Il viaggio procede con una voce narrante fuori campo che recita le pagine scritte del diario, quelle che legge Cheyenne durante gli spostamenti. Con queste parole così ricercate e splendide lui pian piano si trasforma, come se non stesse più cercando un vecchio soldato nazista che umiliò il padre, ma bensì come se stesse trovando se stesso: sta esattamente facendo quello che ha sempre rinviato in gioventù quando era fuori controllo e pieno di tentazioni d’ogni sorta che lo hanno costretto a restare ragazzo, come se inconsciamente grazie al diario, stesse recuperando il tempo perso col genitore.

Raggiunto ed aiutato dall’amico del padre, riesce a trovare il nazista. Con un bellissimo colpo di scena (che non sveleremo!) avviene la sorpresa più bella ed inaspettata, la magia che dopo aver fatto il suo corso arriva al culmine. Cheyenne torna nel suo paese da uomo, senza più il viso truccato, senza bugie ed inganni che comportano l’infantilismo, senza più l’ombra di quel fantasma con cui da sempre ha fatto i conti. Torna a casa una persona nuova che ha finalmente deposto le ingenuità e lo fa ritornando in aereo.

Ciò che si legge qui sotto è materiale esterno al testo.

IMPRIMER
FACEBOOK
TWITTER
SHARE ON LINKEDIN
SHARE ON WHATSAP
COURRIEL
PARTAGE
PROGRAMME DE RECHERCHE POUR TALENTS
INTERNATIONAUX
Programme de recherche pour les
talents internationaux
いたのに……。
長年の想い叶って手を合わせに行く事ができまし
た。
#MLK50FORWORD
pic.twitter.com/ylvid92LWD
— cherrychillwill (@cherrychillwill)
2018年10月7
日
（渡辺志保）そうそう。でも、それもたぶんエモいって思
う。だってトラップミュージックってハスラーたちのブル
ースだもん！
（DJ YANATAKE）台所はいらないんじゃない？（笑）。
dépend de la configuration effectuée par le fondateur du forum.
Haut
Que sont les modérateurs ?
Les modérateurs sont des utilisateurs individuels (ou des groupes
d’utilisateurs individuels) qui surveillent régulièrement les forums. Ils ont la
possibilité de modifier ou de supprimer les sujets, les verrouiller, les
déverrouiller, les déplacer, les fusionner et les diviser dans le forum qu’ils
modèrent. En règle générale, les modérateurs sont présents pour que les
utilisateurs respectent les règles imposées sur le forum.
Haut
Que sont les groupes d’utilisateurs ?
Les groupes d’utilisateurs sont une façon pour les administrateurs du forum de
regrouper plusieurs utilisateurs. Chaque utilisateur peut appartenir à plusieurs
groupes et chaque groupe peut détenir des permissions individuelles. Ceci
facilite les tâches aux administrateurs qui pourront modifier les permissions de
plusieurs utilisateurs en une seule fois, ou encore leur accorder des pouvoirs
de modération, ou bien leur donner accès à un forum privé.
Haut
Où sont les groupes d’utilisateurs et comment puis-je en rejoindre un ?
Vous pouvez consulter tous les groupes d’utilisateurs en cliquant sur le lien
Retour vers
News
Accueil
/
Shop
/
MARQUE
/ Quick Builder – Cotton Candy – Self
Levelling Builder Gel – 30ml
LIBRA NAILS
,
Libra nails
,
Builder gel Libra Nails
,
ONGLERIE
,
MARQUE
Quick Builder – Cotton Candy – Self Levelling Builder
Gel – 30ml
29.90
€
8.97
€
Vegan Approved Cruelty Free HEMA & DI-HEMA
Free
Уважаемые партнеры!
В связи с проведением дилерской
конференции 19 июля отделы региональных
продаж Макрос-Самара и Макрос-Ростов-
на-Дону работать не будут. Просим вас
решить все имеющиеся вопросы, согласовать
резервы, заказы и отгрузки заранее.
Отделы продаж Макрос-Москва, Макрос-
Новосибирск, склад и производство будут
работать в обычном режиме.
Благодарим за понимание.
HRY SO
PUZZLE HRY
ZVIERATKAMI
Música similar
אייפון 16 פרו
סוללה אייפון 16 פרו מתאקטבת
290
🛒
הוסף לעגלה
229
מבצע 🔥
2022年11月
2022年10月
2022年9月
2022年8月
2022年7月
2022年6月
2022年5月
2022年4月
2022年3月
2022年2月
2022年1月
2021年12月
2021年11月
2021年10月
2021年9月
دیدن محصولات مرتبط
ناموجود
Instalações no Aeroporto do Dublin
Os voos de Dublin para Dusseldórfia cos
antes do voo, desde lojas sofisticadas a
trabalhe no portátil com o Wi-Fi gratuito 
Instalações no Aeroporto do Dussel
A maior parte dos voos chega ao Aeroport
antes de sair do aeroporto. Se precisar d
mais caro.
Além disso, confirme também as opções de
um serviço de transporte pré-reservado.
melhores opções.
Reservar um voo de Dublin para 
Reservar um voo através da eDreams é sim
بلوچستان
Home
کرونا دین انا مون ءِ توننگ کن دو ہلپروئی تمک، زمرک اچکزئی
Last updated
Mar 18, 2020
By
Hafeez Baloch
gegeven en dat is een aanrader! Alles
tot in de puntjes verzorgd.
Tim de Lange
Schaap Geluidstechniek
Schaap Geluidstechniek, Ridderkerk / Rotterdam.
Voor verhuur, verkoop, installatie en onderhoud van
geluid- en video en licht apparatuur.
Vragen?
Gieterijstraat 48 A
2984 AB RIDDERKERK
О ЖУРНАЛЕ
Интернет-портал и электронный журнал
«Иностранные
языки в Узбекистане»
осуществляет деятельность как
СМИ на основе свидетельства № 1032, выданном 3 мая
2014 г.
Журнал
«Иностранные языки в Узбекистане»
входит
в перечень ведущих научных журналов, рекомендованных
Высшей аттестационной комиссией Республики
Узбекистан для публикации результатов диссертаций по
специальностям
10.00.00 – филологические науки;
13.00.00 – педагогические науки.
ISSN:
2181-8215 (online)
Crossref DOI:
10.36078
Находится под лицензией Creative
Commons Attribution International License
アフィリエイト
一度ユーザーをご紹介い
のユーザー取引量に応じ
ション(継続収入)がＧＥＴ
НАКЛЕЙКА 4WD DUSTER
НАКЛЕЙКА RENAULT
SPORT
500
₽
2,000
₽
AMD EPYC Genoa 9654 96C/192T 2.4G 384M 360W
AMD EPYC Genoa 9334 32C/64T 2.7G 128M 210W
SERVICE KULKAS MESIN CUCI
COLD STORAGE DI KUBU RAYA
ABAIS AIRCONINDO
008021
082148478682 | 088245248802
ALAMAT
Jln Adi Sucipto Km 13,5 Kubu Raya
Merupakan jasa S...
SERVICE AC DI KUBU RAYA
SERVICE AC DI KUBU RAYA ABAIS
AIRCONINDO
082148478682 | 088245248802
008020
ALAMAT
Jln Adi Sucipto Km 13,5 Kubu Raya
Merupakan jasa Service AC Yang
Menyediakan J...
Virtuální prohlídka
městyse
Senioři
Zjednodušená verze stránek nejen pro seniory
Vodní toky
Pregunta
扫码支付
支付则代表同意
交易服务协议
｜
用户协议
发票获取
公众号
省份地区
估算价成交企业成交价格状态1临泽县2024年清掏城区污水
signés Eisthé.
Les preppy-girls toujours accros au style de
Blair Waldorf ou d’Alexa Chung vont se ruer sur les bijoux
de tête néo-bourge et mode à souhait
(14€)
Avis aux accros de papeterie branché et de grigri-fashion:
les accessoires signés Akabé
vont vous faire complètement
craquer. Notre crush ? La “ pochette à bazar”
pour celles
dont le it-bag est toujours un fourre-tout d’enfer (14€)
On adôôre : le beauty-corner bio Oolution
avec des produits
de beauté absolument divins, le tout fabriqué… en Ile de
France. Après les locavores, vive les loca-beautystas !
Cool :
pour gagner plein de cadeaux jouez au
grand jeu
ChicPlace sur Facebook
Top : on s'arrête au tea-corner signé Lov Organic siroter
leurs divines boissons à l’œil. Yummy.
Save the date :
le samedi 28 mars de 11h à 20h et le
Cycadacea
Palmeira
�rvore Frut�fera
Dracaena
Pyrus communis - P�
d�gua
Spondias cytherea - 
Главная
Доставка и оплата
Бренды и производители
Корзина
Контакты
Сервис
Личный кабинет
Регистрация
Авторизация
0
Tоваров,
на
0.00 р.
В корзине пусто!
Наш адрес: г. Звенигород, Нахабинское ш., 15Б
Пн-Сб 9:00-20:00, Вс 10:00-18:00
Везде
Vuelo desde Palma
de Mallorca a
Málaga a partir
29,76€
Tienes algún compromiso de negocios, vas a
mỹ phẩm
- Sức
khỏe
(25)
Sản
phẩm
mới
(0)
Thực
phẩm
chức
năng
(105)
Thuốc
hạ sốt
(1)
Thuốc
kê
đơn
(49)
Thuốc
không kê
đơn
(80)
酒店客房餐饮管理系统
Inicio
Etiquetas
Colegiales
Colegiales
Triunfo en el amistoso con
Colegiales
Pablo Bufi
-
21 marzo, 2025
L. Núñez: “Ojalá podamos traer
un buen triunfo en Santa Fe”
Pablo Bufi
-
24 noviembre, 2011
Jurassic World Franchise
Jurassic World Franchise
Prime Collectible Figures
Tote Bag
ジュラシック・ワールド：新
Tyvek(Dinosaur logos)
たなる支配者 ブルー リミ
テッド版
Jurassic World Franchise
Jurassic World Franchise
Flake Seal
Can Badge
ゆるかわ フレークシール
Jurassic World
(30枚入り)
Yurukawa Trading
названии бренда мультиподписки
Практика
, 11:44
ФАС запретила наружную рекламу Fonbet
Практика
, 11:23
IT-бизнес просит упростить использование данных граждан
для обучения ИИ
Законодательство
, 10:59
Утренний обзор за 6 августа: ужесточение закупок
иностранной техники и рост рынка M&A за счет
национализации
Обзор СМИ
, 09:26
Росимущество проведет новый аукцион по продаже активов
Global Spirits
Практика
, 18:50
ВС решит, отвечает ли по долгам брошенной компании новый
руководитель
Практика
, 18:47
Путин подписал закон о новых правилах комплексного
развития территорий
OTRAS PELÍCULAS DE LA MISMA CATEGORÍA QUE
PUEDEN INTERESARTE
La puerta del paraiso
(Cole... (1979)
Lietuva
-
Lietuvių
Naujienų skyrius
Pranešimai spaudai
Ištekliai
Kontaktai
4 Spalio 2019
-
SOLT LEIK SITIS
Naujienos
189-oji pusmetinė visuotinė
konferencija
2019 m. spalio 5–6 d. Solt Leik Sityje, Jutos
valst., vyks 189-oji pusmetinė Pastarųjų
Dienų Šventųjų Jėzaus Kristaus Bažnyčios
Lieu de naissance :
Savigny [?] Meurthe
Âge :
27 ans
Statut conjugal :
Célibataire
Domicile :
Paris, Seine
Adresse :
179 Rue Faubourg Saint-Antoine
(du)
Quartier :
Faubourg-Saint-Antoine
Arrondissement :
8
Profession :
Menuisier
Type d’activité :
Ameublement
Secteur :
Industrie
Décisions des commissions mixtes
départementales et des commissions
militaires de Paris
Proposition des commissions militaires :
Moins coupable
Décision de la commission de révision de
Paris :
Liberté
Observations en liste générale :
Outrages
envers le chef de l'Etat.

Paolo Sorrentino vuole lasciare (o far risvegliare) dentro di noi un po’ di questo personaggio affinché diventiamo umani migliori, ricercando la semplicità nelle persone e non più nelle cose. Ci vuole più bambini, forse è per questo che con This must be the place ci coccola, ci mette su una giostra in cui prevalgono i sentimenti autentici, la tranquillità trascinante, mai scadente nel noioso e lo fa grazie anche alla colonna sonora. Ci racconta che le cose belle esistono veramente e la felicità è un niente così effimero da essere giusto uno stato mentale piuttosto che un obiettivo comune. La vicenda si regge tutto sull’interpretazione magistrale di Sean Penn, che rende credibile anche un clown tragico come Cheyenne; un film ironico e surreale, ma che fa riflettere sulla vita e lascia un segno.

“Poi durante l’inferno, anche noi, dall’altra parte del filo spinato, guardavamo la neve, e guardavamo Dio. Dio è così: una forma infinita che stordisce, bella, pigra e ferma che non ha voglia di far nulla, come certe donne che da ragazzi abbiamo solo sognato”.